*** DATASET RECORDS ***

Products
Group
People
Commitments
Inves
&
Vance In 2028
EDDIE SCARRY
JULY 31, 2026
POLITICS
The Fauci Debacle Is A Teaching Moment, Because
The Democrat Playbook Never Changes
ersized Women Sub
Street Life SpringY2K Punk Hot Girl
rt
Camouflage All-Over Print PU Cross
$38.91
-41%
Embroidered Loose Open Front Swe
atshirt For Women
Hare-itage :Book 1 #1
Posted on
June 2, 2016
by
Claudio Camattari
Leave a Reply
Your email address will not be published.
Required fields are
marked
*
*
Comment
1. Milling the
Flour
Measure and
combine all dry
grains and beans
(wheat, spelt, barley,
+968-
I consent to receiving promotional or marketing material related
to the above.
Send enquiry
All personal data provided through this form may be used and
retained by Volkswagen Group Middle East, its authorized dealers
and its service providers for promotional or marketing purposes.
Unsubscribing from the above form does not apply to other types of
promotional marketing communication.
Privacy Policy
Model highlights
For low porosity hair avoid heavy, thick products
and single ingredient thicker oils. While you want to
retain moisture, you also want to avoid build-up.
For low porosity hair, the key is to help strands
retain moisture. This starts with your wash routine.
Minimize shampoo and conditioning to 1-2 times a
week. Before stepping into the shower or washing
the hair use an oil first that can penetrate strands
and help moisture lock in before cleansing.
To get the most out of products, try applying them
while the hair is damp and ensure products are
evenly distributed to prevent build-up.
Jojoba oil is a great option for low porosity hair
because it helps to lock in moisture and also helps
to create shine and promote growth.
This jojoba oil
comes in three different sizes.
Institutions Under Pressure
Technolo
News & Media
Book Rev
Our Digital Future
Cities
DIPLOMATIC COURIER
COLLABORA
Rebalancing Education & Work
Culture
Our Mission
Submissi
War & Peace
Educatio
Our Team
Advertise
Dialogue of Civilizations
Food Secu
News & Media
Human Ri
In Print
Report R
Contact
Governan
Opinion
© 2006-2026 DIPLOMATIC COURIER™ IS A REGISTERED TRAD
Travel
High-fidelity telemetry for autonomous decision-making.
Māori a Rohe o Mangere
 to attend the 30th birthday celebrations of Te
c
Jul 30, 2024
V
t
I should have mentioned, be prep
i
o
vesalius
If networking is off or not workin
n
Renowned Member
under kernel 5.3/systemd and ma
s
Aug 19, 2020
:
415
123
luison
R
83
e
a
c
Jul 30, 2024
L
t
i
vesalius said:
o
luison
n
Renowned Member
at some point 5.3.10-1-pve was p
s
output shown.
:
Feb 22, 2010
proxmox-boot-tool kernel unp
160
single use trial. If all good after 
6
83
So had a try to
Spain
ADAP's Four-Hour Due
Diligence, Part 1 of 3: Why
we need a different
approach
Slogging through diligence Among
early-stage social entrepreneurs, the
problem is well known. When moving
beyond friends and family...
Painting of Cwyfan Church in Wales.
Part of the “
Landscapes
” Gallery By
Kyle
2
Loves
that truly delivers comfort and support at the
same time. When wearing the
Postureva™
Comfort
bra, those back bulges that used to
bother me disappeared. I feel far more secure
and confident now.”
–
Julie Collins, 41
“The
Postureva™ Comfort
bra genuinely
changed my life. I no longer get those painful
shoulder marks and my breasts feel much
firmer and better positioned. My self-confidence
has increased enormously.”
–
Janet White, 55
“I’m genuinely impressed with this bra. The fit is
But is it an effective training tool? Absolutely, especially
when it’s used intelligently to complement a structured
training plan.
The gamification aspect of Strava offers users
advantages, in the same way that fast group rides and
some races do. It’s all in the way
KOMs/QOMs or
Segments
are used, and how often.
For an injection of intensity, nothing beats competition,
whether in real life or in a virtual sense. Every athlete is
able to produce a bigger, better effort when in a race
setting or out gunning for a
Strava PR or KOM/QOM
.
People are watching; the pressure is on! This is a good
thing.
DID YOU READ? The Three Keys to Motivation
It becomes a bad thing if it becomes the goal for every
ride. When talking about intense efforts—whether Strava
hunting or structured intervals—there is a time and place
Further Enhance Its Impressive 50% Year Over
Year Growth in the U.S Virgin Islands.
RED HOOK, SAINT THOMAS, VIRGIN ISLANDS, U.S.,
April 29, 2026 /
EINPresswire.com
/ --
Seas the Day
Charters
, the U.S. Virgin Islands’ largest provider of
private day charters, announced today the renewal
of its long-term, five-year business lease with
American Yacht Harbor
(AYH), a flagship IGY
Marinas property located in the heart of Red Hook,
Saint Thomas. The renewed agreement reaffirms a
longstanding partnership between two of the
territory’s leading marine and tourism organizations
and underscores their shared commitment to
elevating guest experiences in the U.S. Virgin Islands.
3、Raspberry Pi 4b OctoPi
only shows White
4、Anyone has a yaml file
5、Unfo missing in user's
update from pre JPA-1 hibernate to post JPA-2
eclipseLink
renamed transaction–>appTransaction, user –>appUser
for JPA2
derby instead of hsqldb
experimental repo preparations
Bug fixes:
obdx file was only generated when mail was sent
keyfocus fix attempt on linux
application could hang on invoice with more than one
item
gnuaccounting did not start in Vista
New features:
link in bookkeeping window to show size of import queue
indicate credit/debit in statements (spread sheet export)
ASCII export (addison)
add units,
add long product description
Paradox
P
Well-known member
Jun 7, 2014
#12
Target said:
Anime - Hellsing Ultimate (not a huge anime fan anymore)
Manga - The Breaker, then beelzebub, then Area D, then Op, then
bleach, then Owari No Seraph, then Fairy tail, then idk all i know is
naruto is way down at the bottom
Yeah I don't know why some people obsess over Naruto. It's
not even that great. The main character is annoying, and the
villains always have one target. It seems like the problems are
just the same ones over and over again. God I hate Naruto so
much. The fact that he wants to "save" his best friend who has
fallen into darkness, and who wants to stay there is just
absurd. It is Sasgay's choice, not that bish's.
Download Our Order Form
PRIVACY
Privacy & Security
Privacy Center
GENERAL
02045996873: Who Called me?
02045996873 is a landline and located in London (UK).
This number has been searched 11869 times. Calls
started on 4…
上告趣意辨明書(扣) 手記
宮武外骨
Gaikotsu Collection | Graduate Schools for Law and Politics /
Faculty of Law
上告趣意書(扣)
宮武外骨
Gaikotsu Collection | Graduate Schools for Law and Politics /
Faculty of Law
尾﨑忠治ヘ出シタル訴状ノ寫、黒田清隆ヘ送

***

## [EXERCISE]
Wherever the string "have" appears in a line of the records above, copy that line.

## [TASK RESULT]
I should have mentioned, be prep
villains always have one target. It seems like the problems are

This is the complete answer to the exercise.